Israeli security forces deploy amid altercations between Jewish settlers on their way to visit the tomb of Othniel ben Kenaz in the area H1 (controlled by Palestinian authorities) and Palestinian residents, in the occupied West Bank city of Hebron, on November 19, 2022. (Photo: Mamoun Wazwaz/APA Images)

The annual march typically draws the most fanatic, right-wing, and religious settlers, who use the event to partake in unbridled attacks against the local Palestinians. 

This year, however, was different. 

“They came out from this gate right here,” al-Tamimi said, pointing to a large steel gate next to an armored military tower covered in Israeli flags. The gate, which sits opposite al-Tamimi’s shop, is one of the entrances to the Israeli-controlled area of the city, where hundreds of extremist Israeli settlers live in the former homes of Palestinians, now Jewish-only settlements. 

Bader al-Tamimi stands outside his shop in the Old City of Hebron, in the occupied West Bank. (Akram al-Waara/Mondoweiss)

“They immediately started throwing things at us and attacking our shops. They tried to break everything and tried to assault us,” al-Tamimi said, referring to himself and his neighboring shopkeeper, who defied Israeli army orders that forced Palestinian shops in the area to shut down for the weekend. 

“When we tried to defend ourselves, the soldiers who were with them started beating us up,” he said, pointing to a bruise on his arm that he said was left after an Israeli soldier hit him with the butt of his rifle. 
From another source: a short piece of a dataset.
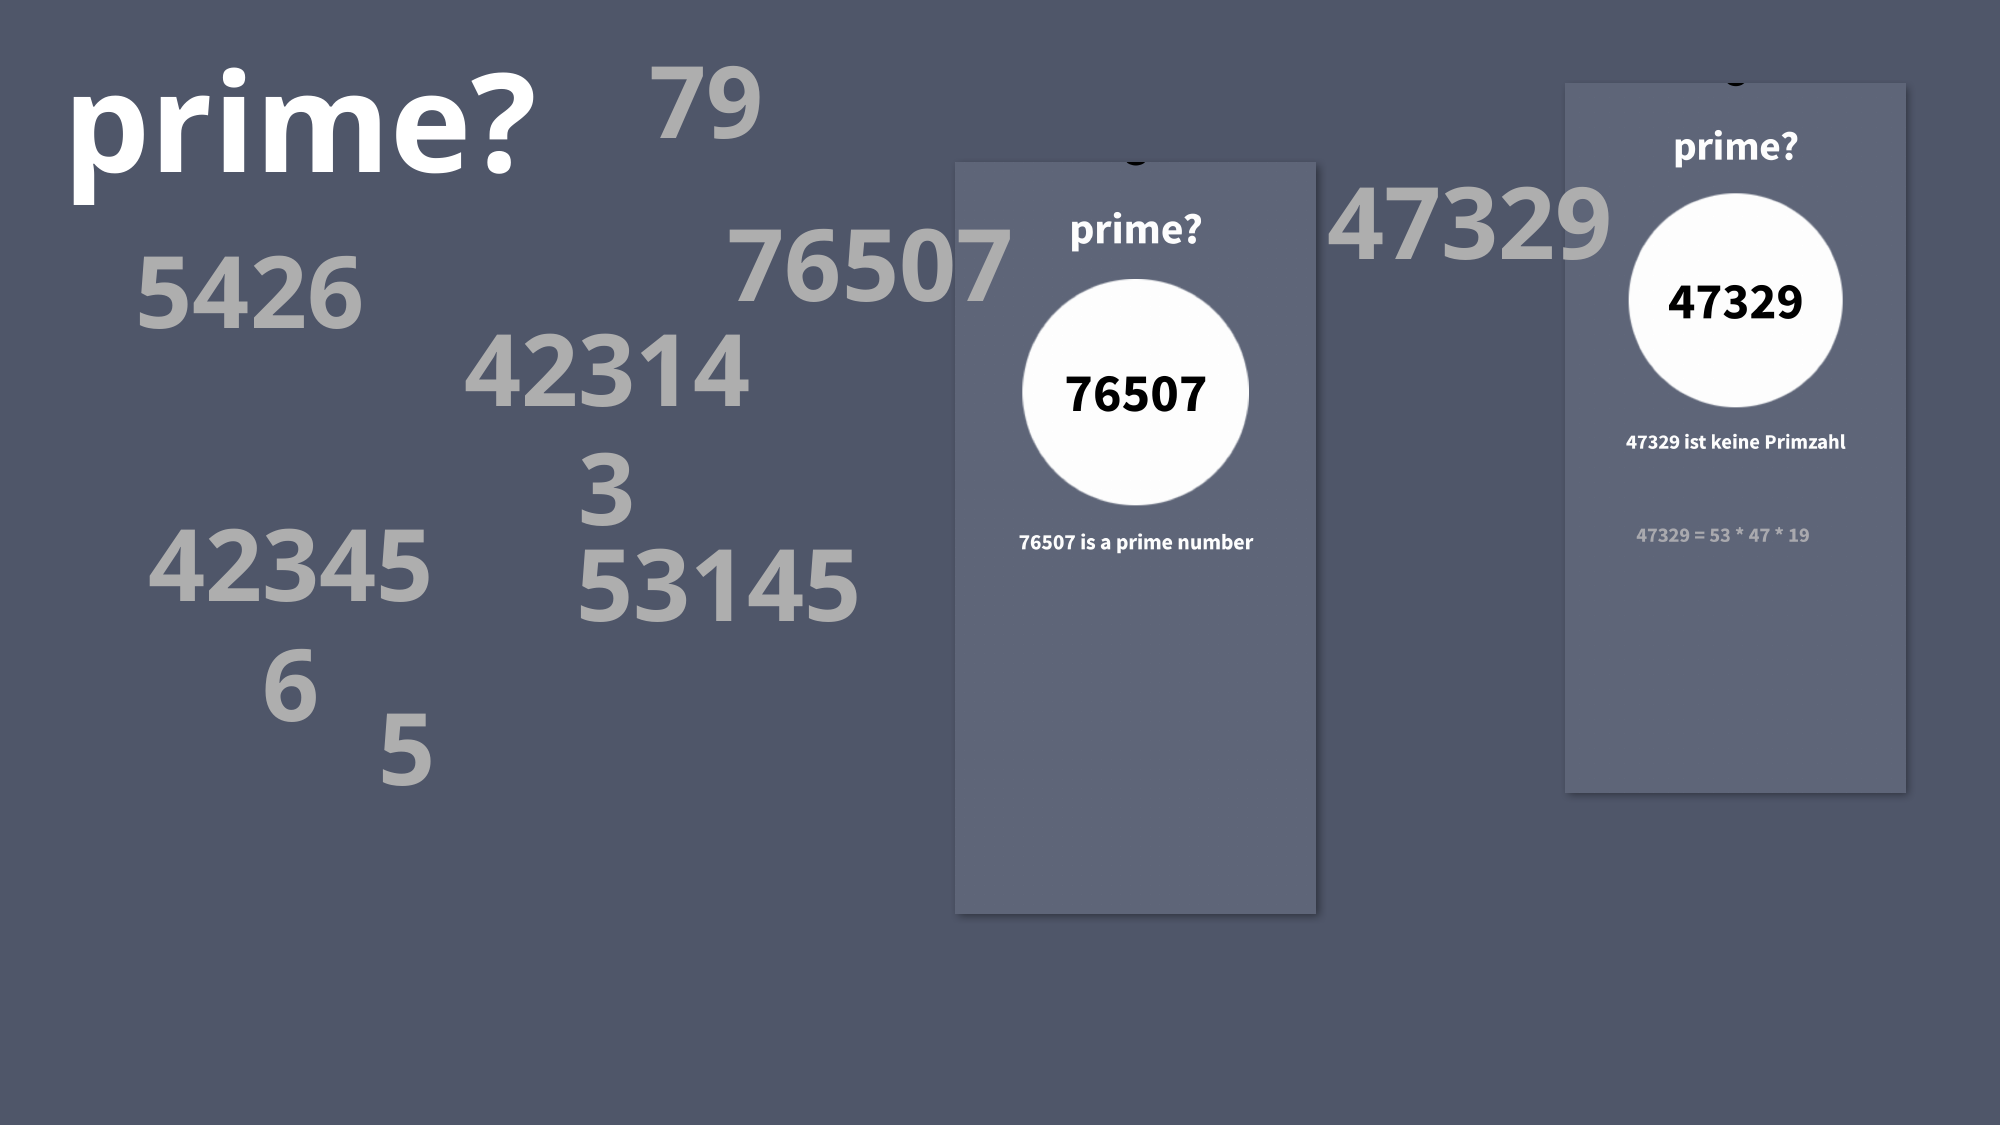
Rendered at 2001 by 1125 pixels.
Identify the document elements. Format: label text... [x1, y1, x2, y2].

“Instead of stopping the settlers, the soldiers attacked us instead and let the settlers continue on their rampage.”

Defiling a mosque, vandalizing shops, assaulting Palestinians

As the hundreds of settlers passed al-Tamimi’s shop, they made their way through the Old City of Hebron, through the clothing and vegetable markets in the heart of the city, before continuing on to the Bab al-Zawiya area of Hebron, which is under control of the Palestinian Authority.